LES FILLES DE LA PROVIDENCE.
Cet utile établissement reconnoissoit pour fondatrice madame Marie Lumague, veuve de M. François de Polallion, gentilhomme ordinaire du roi et conseiller d'état. Cette dame, qu'une piété sublime avoit associée à toutes les œuvres de charité de S. Vincent-de-Paule, son directeur, conçut le projet de retirer du libertinage les jeunes personnes de son sexe que la séduction ou la misère avoient pu y engager, et de prévenir la chute de celles qui étoient sur le point de s'y précipiter. Les fondements de cette charitable institution furent jetés en 1630 dans une maison qu'elle possédoit à Fontenay; peu de temps après madame de Polallion transféra sa communauté naissante à Charonne. Elle y prospéra tellement qu'en 1643 elle étoit déjà composée de cent filles. C'est alors que Louis XIII, dont elle avoit attiré l'attention, permit à ces filles de venir se fixer à Paris, lui accordant, avec cette permission, la faculté de recevoir des donations, et tous les priviléges dont jouissent les maisons royales. Cette communauté reçut, par les mêmes lettres-patentes, le nom de Maison de la providence de Dieu.
Toutefois il ne paroît pas que ces filles aient pensé alors à profiter de la faveur que le roi leur avoit accordée: car en 1647 elles habitoient encore Charonne. On les voit enfin, dans le courant de cette année, venir occuper, rue d'Enfer, une maison qui fut depuis renfermée dans celle des Feuillants. Vincent-de-Paule qu'on regarde avec raison comme le second instituteur de cette maison, et qui en fut nommé directeur, n'eut point de repos qu'il ne leur eût procuré un emplacement plus vaste et plus commode. Ce fut à sa sollicitation que la reine Anne d'Autriche se déclara protectrice de la communauté de la Providence. Elle avoit acheté, en 1651, de l'Hôtel-Dieu, une maison fort spacieuse, qui avoit été destinée à recevoir les pestiférés, et qu'on nommoit l'hôpital de la Santé: on la partagea en deux parts, dont une fut comprise dans les jardins du Val-de-Grâce, et l'autre donnée aux Filles de la Providence. Elles en prirent possession le 11 juin 1652, ainsi que d'une chapelle sous l'invocation de saint Roch et de saint Sébastien, que l'Hôtel-Dieu y avoit fait construire, et qu'on a depuis ornée et agrandie. Le B. Vincent-de-Paule leur donna alors des statuts, qu'elles ont conservés jusqu'à la fin, avec de très-légers changements.

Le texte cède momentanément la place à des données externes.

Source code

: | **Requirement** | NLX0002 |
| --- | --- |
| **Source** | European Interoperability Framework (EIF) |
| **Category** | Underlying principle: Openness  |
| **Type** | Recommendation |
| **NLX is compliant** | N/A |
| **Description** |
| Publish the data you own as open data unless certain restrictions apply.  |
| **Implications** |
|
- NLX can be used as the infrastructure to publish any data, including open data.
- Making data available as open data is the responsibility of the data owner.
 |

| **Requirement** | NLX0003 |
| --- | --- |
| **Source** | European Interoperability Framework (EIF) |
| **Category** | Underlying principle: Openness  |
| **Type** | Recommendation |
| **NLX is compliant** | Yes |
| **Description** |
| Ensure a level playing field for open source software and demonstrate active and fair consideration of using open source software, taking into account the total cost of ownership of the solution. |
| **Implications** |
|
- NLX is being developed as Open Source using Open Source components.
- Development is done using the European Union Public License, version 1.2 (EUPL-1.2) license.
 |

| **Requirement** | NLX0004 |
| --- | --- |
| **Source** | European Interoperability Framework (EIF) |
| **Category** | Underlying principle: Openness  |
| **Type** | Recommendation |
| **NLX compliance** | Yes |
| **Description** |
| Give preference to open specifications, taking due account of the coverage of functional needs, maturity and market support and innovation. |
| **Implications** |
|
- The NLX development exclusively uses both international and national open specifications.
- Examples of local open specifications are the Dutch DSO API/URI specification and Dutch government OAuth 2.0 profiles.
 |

Cette maison étoit administrée par une supérieure qu'on élisoit tous les trois ans, et qui faisoit signer les registres de recette et de dépense à une dame séculière agréée par l'archevêque, laquelle avoit la qualité de directrice et protectrice de la communauté. Les personnes qui la composoient ne faisoient que des vœux simples. Consacrées depuis long-temps uniquement à l'éducation des jeunes personnes, ce qui n'avoit pas été le premier but de leur institution, elles ne cessèrent point de remplir dignement cet important ministère jusqu'au moment qui a détruit tous ces asiles d'innocence et de piété, qu'il sera si difficile de refaire ce qu'ils ont été[353].
L'utilité de cet établissement avoit engagé M. de Harlai à en former de semblables dans l'île Saint-Louis, sur la paroisse Saint-Germain-l'Auxerrois, et à la Ville-Neuve; mais ils ne purent se maintenir, et, long-temps avant la révolution, ils avoient déjà cessé d'exister.